___ PROVIDED MATERIAL

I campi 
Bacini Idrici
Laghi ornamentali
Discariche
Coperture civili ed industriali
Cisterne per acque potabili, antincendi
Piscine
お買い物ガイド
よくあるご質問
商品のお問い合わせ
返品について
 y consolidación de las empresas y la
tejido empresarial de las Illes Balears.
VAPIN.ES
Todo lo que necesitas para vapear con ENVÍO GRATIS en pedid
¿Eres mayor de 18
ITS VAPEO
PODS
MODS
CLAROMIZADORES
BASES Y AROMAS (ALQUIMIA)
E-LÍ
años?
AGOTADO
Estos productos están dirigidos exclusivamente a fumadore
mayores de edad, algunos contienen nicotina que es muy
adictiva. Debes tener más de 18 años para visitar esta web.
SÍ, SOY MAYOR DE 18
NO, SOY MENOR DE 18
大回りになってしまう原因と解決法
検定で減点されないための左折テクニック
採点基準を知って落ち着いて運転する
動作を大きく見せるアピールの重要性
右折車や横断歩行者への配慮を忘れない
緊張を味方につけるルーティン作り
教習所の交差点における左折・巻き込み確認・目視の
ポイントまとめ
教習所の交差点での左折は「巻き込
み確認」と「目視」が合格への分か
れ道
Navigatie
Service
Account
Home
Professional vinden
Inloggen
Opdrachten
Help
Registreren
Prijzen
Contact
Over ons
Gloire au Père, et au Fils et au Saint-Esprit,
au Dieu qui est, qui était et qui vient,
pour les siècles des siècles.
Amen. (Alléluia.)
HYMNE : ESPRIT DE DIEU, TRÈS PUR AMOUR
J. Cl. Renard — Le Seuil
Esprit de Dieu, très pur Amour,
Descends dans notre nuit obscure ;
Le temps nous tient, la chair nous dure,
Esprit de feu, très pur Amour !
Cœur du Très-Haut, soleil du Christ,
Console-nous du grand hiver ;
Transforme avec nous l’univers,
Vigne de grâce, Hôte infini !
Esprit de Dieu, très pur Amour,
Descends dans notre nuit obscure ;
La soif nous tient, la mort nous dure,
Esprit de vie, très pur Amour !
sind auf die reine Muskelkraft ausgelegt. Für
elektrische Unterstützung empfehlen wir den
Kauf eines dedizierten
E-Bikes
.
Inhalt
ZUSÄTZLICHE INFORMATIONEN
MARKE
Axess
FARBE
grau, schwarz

______

→ EXERCISE REQUIREMENTS:
Rewrite the data above with "nuit obscure" renamed to "nuit profonde" everywhere it occurs, and keep everything else unchanged.

→ ANSWER BOX:
I campi 
Bacini Idrici
Laghi ornamentali
Discariche
Coperture civili ed industriali
Cisterne per acque potabili, antincendi
Piscine
お買い物ガイド
よくあるご質問
商品のお問い合わせ
返品について
 y consolidación de las empresas y la
tejido empresarial de las Illes Balears.
VAPIN.ES
Todo lo que necesitas para vapear con ENVÍO GRATIS en pedid
¿Eres mayor de 18
ITS VAPEO
PODS
MODS
CLAROMIZADORES
BASES Y AROMAS (ALQUIMIA)
E-LÍ
años?
AGOTADO
Estos productos están dirigidos exclusivamente a fumadore
mayores de edad, algunos contienen nicotina que es muy
adictiva. Debes tener más de 18 años para visitar esta web.
SÍ, SOY MAYOR DE 18
NO, SOY MENOR DE 18
大回りになってしまう原因と解決法
検定で減点されないための左折テクニック
採点基準を知って落ち着いて運転する
動作を大きく見せるアピールの重要性
右折車や横断歩行者への配慮を忘れない
緊張を味方につけるルーティン作り
教習所の交差点における左折・巻き込み確認・目視の
ポイントまとめ
教習所の交差点での左折は「巻き込
み確認」と「目視」が合格への分か
れ道
Navigatie
Service
Account
Home
Professional vinden
Inloggen
Opdrachten
Help
Registreren
Prijzen
Contact
Over ons
Gloire au Père, et au Fils et au Saint-Esprit,
au Dieu qui est, qui était et qui vient,
pour les siècles des siècles.
Amen. (Alléluia.)
HYMNE : ESPRIT DE DIEU, TRÈS PUR AMOUR
J. Cl. Renard — Le Seuil
Esprit de Dieu, très pur Amour,
Descends dans notre nuit profonde ;
Le temps nous tient, la chair nous dure,
Esprit de feu, très pur Amour !
Cœur du Très-Haut, soleil du Christ,
Console-nous du grand hiver ;
Transforme avec nous l’univers,
Vigne de grâce, Hôte infini !
Esprit de Dieu, très pur Amour,
Descends dans notre nuit profonde ;
La soif nous tient, la mort nous dure,
Esprit de vie, très pur Amour !
sind auf die reine Muskelkraft ausgelegt. Für
elektrische Unterstützung empfehlen wir den
Kauf eines dedizierten
E-Bikes
.
Inhalt
ZUSÄTZLICHE INFORMATIONEN
MARKE
Axess
FARBE
grau, schwarz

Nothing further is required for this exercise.